Dinner Pies by Ken Haedrich
Author:Ken Haedrich
Language: eng
Format: epub
Publisher: Harvard Common Press
MAKES 6 TO 10 SERVINGS
1 recipe Go-To Pie Dough ([>]), refrigerated
FILLING
4 tablespoons (½ stick) unsalted butter
3 large sweet onions, preferably Vidalias, halved and thinly sliced (about 7 cups)
¾ cup beef broth
1 tablespoon dry sherry or Cognac (optional)
¾ cup oil-cured black olives, pitted and sliced
1½ cups grated Swiss or Jarlsberg cheese
If you haven’t already, prepare the pastry and refrigerate it for at least 1½ hours.
Melt the butter in a large skillet over medium heat. Add the onions, and salt and pepper them lightly.

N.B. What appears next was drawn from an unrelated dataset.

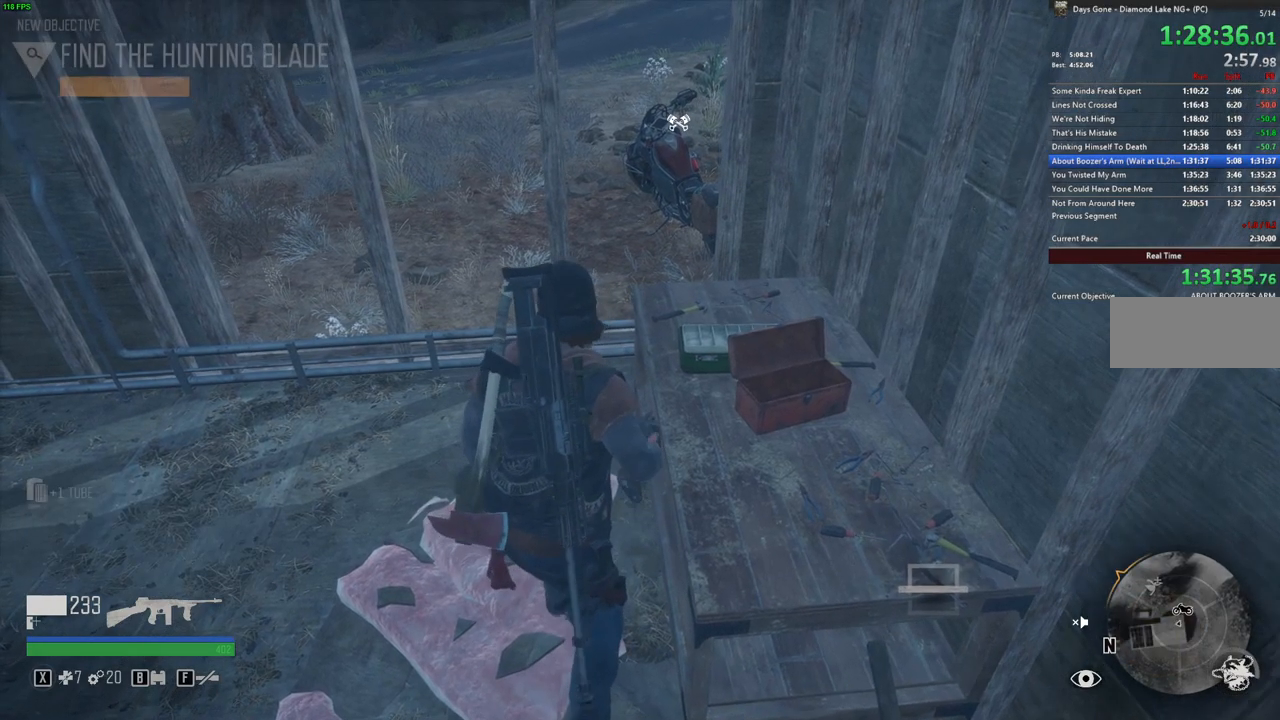
{"keys": ["d", "shift_l", "w"], "mouse": [], "events": [[217, "d", "down"], [333, "d", "up"], [450, "d", "down"]]}
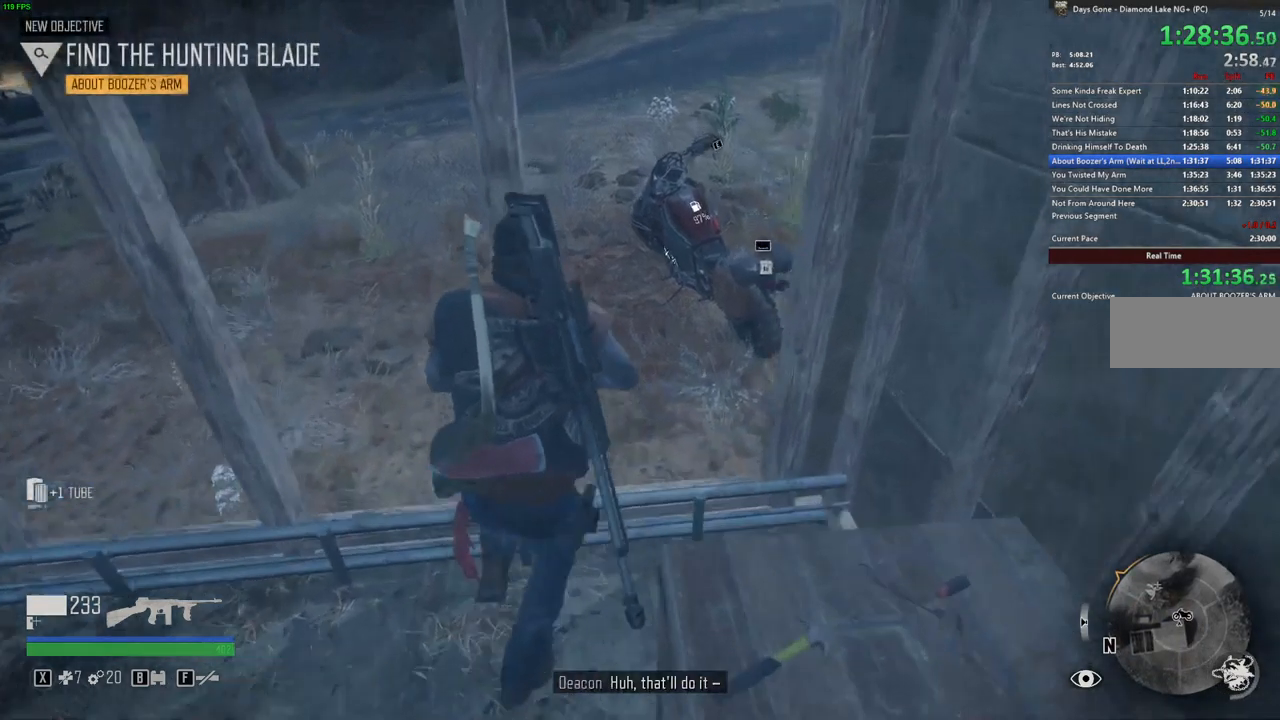
{"keys": ["shift_l", "w"], "mouse": [], "events": [[283, "d", "up"]]}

Sauté the onions until limp, 10 to 12 minutes.
Start adding the beef broth, about ¼ cup at a time. Continue cooking the onions, stirring occasionally, 12 to 15 minutes longer, adding more broth as it evaporates. You don’t want the liquid to evaporate too quickly, so cover the skillet periodically to keep the onions moist. If you’re adding it, stir in the sherry or Cognac during the last few minutes of cooking. When the onions are very soft, golden, and still a little thick-saucy, remove them from the heat. Taste, adding more salt and pepper if needed. Cool.

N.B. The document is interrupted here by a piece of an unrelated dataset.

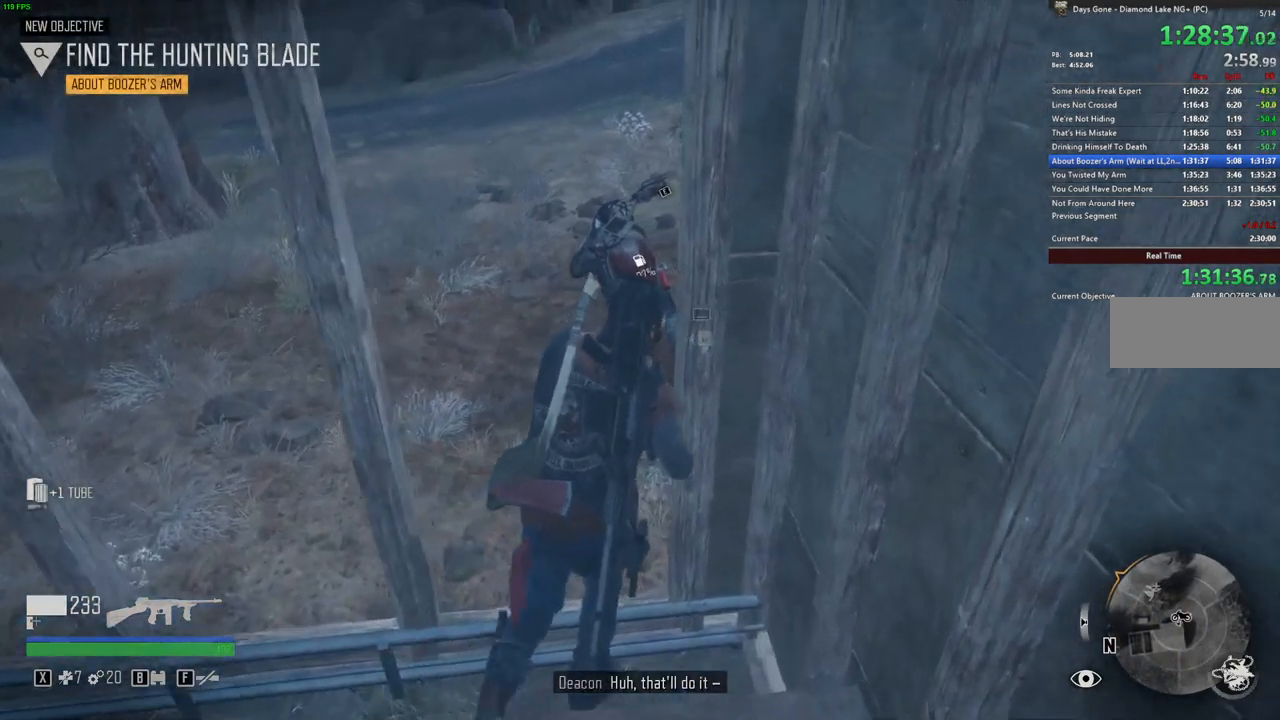
{"keys": ["e", "w"], "mouse": [], "events": [[117, "shift_l", "up"], [417, "e", "down"]]}
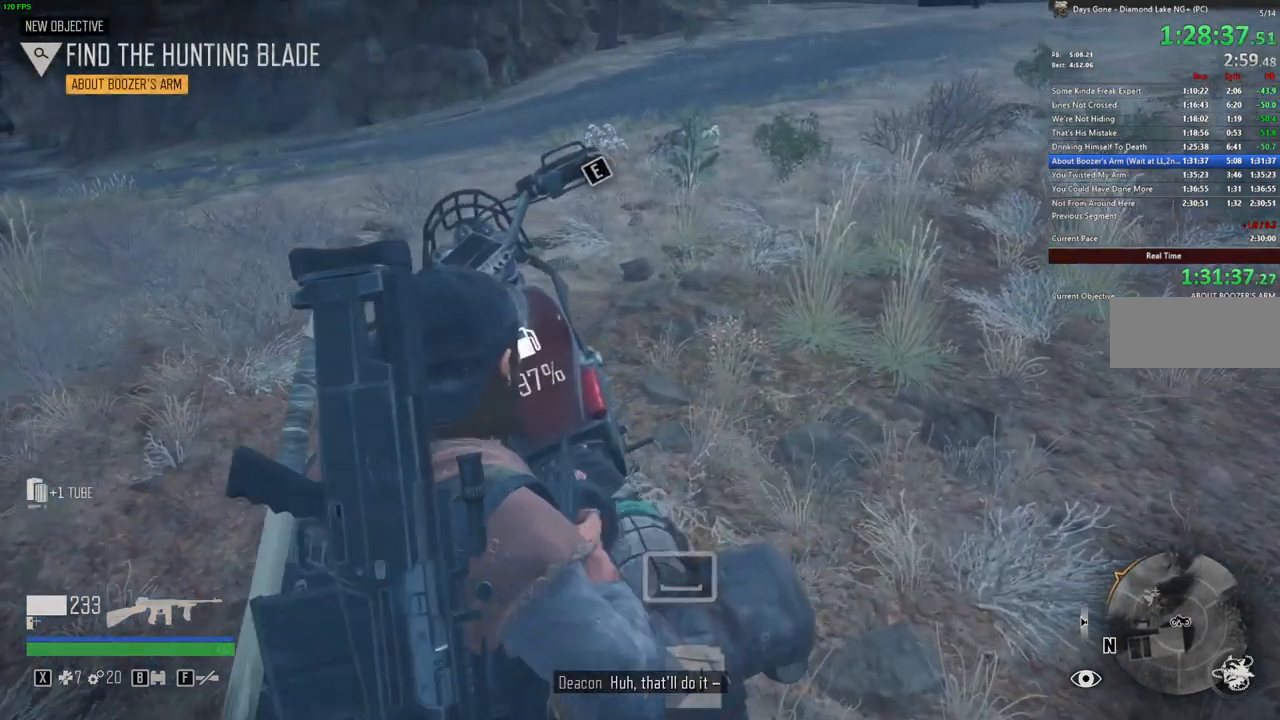
{"keys": ["e", "w"], "mouse": [], "events": []}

Preheat the oven to 375°F. On a lightly floured sheet of parchment, roll the dough into a circle about 12 inches in diameter. Slide the paper and dough onto a large rimless baking sheet.
Scrape the onions into the center of the pastry and spread them evenly, leaving a 1½-inch border around the edges. Using the paper to help you lift the dough—or by sliding a dough scraper under the pastry-fold the edge of the pastry over the onions; the dough will sort of pleat itself as you do so.

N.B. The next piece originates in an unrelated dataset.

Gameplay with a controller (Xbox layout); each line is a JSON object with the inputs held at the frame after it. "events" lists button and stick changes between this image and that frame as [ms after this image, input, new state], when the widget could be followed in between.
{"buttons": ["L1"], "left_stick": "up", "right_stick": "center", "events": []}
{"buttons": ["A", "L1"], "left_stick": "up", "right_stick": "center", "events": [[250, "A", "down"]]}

Bake on the center oven rack for 35 minutes. Slide the tart out, scatter the olives over the onions, then sprinkle on the cheese. Continue to bake just long enough to melt the cheese, 5 to 6 minutes more. Don’t allow the cheese to bubble and blister or it won’t stay soft.
Transfer the baking sheet to a cooling rack. Allow to cool for 5 minutes, then slide the paper and tart off the pan and onto the rack. Cool for another 5 to 10 minutes before serving.